In referring to a party that "induces infringement," 35 U.S.C.S. § 271(b) may require merely that the inducer lead another to engage in conduct that happens to amount to infringement, i.e., the making, using, offering to sell, selling, or importing of a patented invention. 35 U.S.C.S. § 271(a). On the other hand, the reference to a party that "induces infringement" may also be read to mean that the inducer must persuade another to engage in conduct that the inducer knows is infringement. Both readings are possible.
A patent holder (respondent) settled a suit with a competitor. It then sued the competitor’s manufactures and designers, claiming that the petitioners induced the competitor to infringe on the patent. The trial court held for the patent holder. The Supreme Court of the United States granted certiorari.
According to the language of the text, did the manufacturers induce the competitor to infringe on the patent?
Yes. The Court affirmed the lower courts’ rulings.

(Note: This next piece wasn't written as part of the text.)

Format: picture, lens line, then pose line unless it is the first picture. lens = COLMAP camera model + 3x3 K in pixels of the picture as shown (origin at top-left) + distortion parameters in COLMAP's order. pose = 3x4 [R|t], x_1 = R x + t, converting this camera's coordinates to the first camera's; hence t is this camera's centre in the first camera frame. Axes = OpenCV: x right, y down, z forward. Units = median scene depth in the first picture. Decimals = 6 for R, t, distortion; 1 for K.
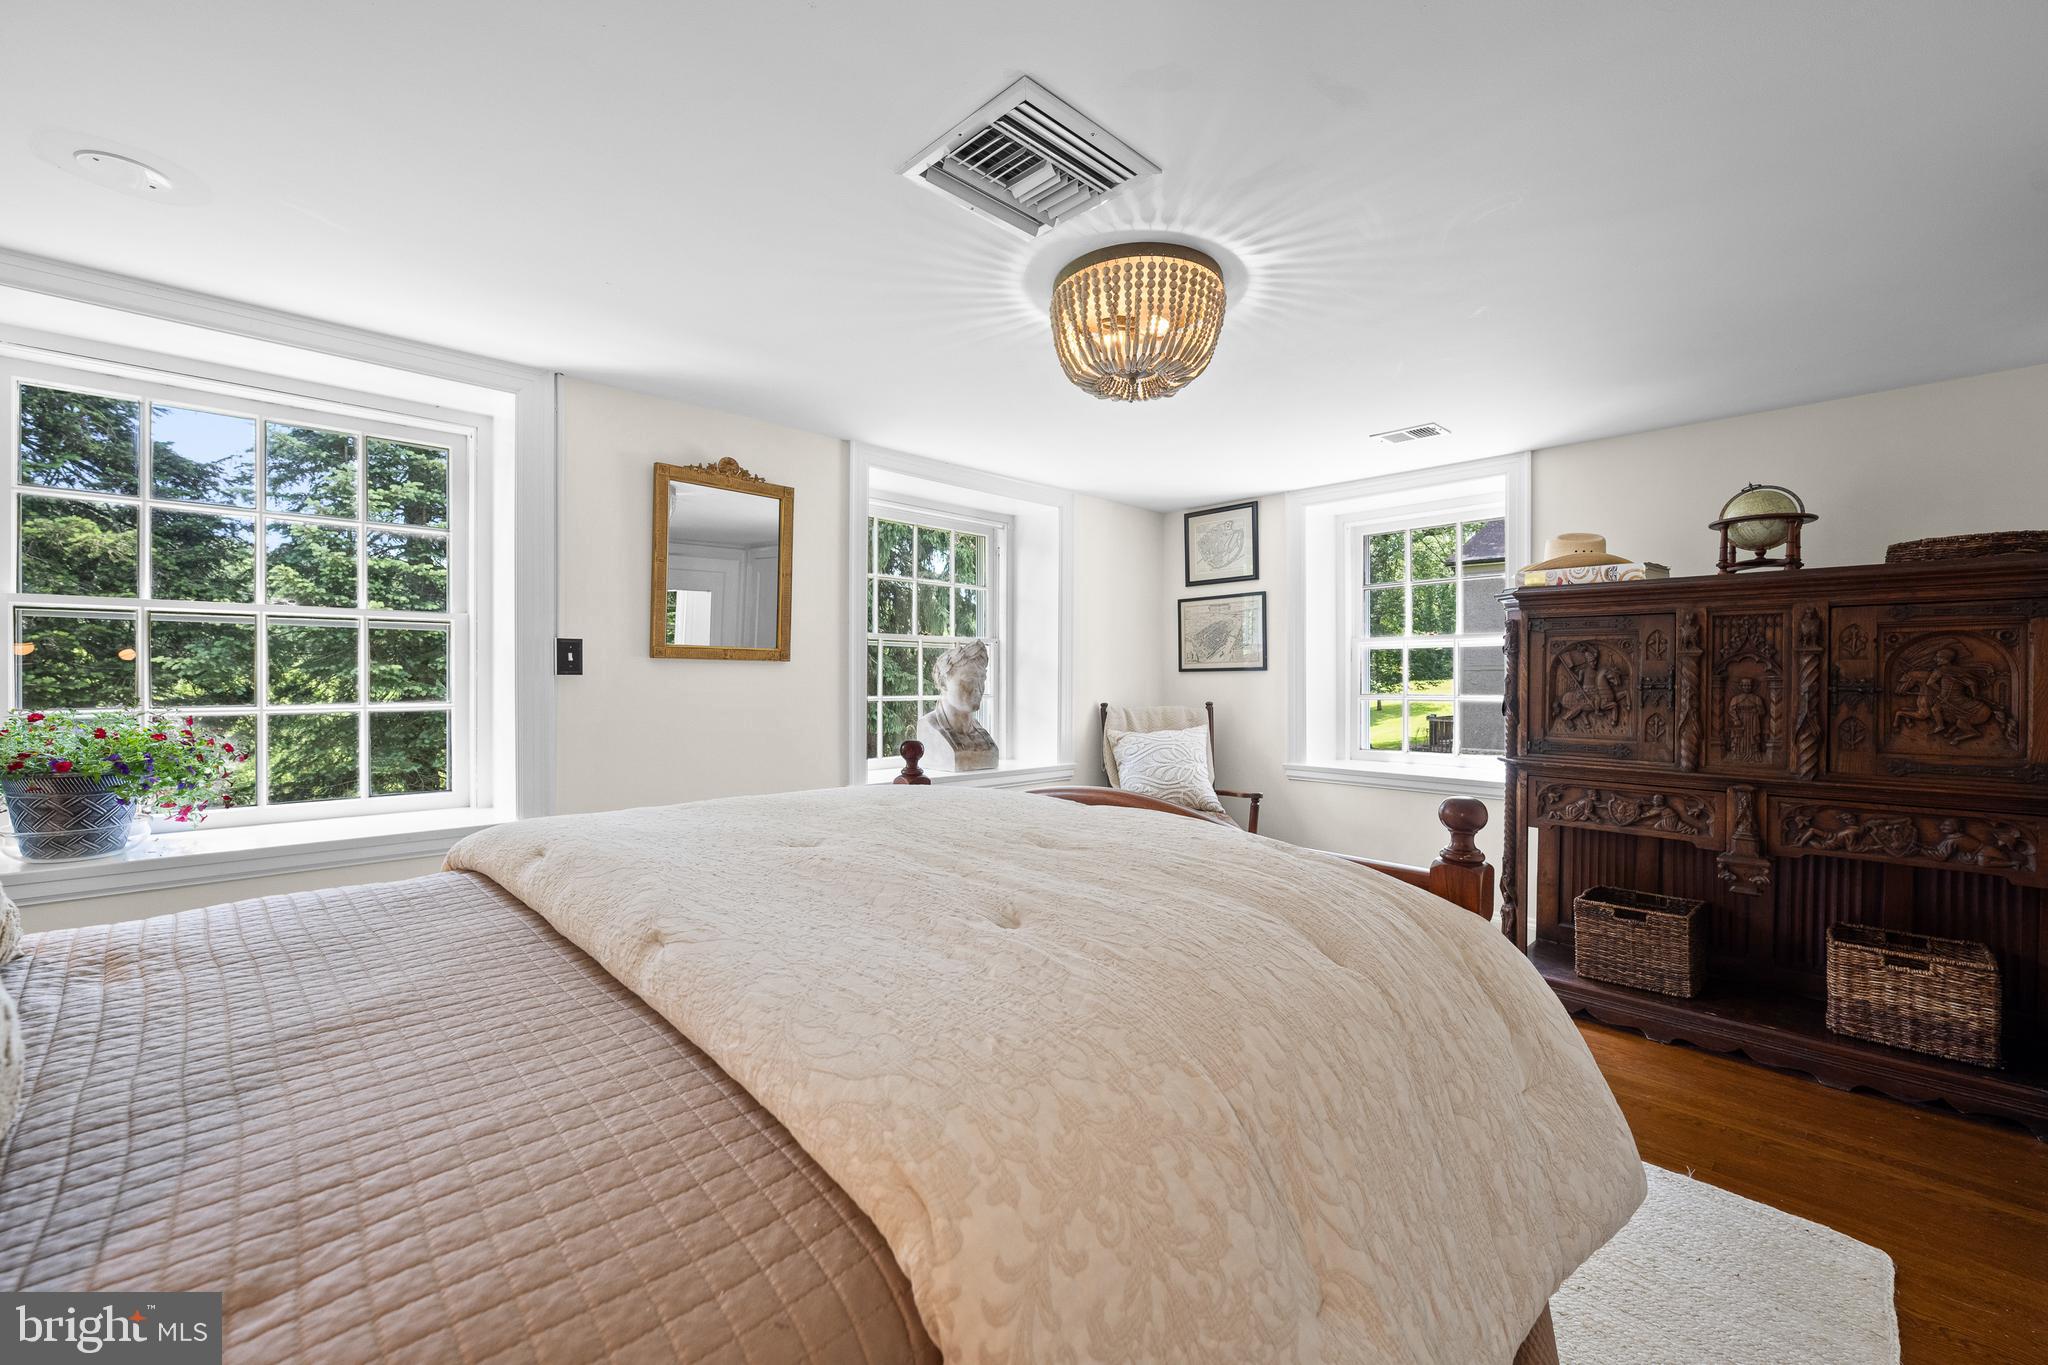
lens RADIAL K [[823.2, 0, 1023.0], [0, 823.2, 680.4], [0, 0, 1]] dist [-0.006112, 0.001165]
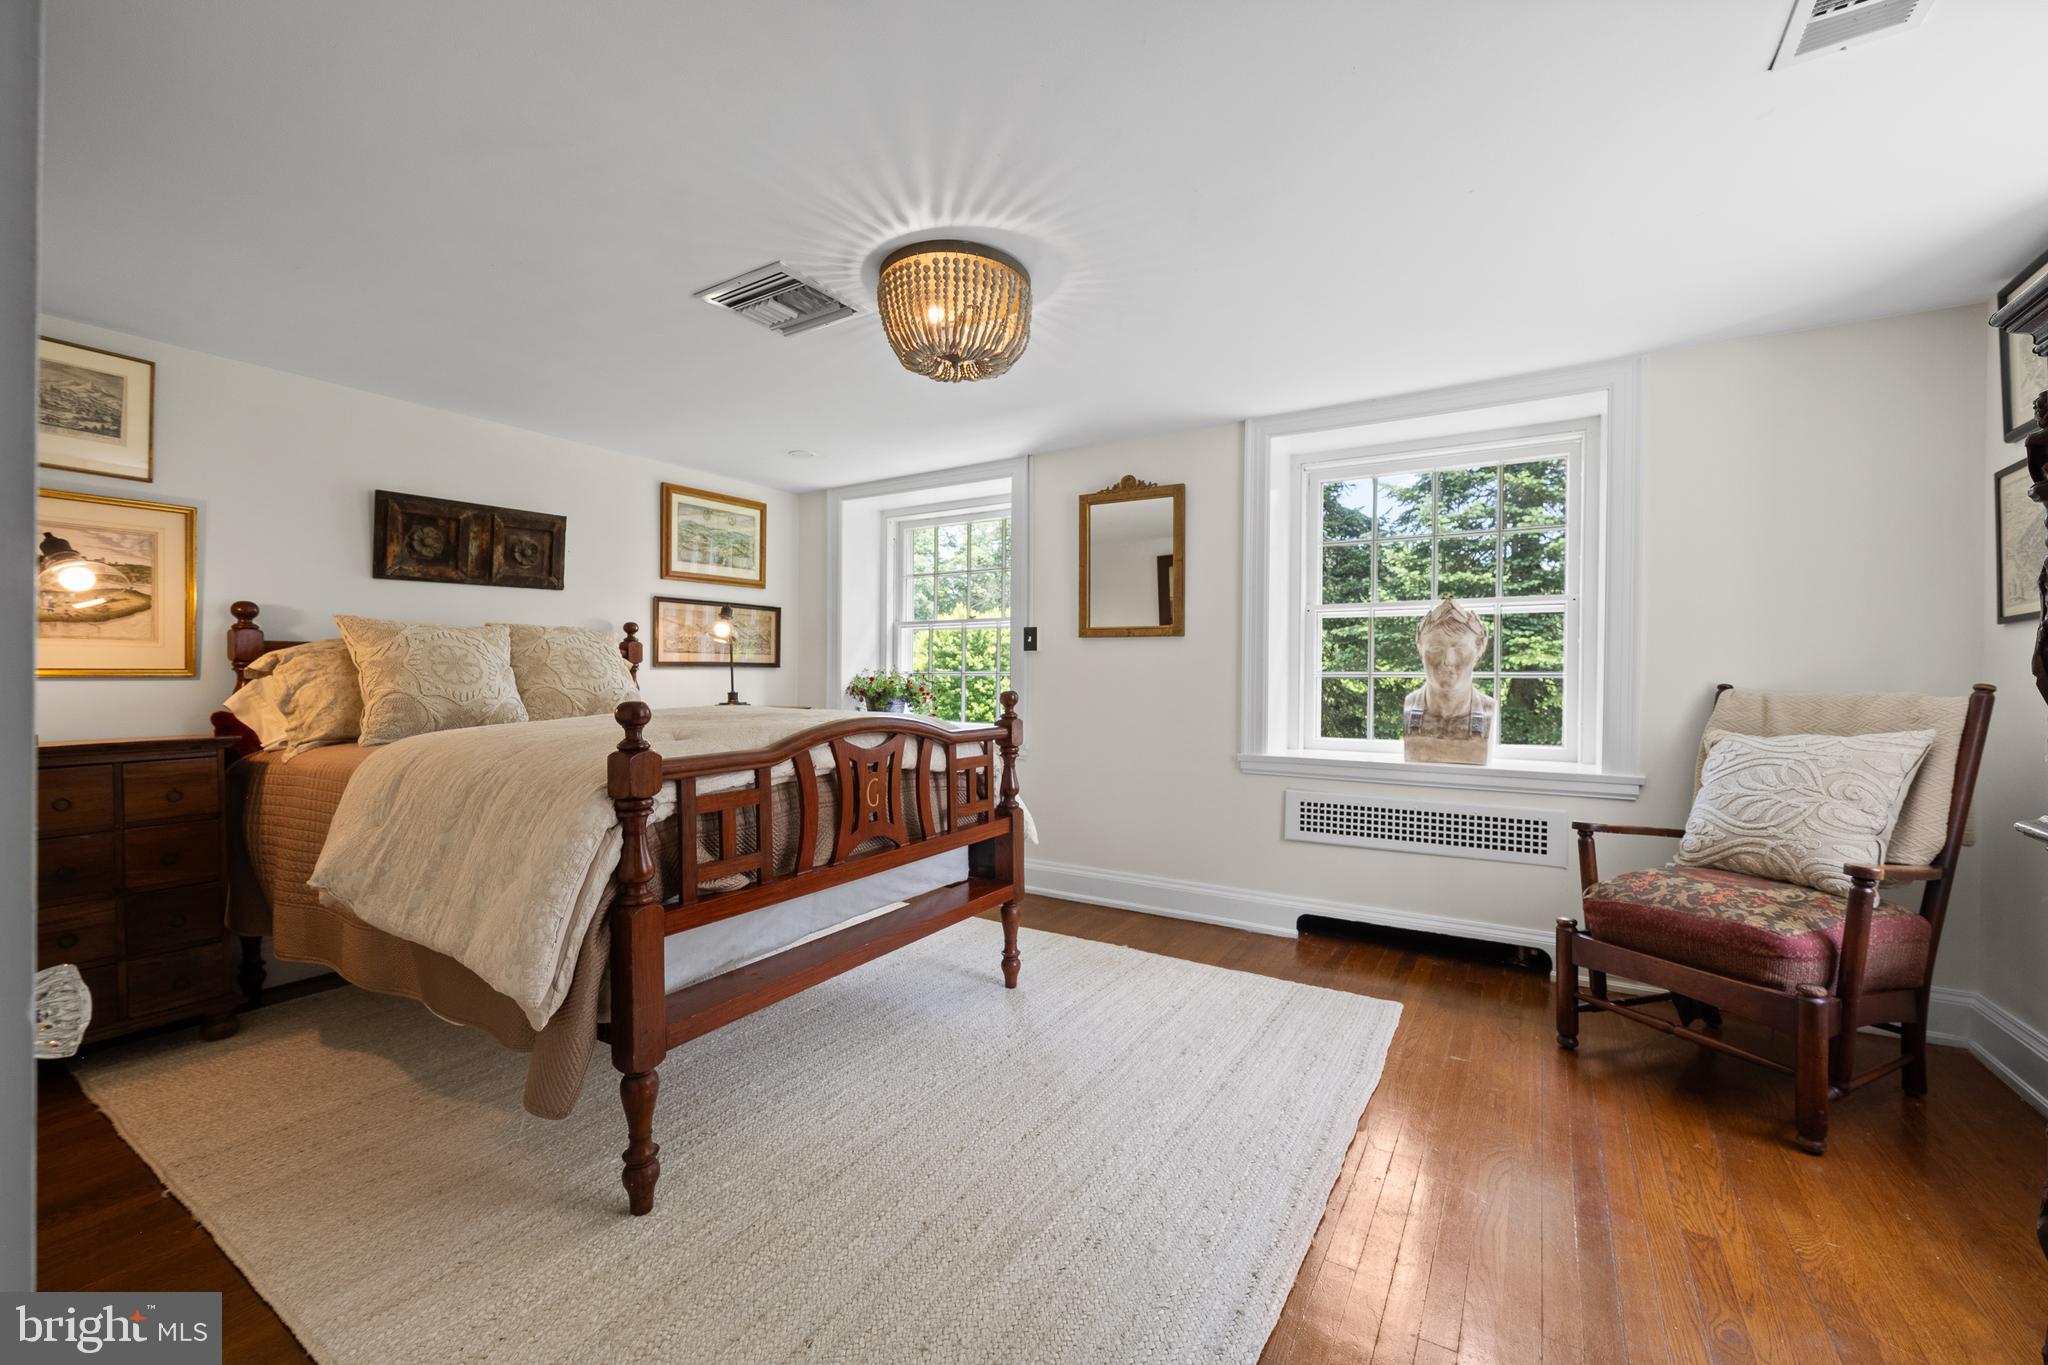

The Court held that the language of the statute, specifically the term “actively,” meant that the actor must take affirmative steps to bring about the desired result. It built its decision on previous interpretation of a different subsection of the statute, which required knowledge of the existence of infringement. Since the two subsections had a common origin, it would be inconsistent to hold that knowledge/notice was required of one and not the other. Thus, inducement required knowledge that the induced acts constituted patent infringement. Here, there was sufficient evidence to support knowledge under the doctrine of willful blindness. The petitioners (manufacturers) were aware that their customers were selling infringed products in the market. Thus, the court affirmed.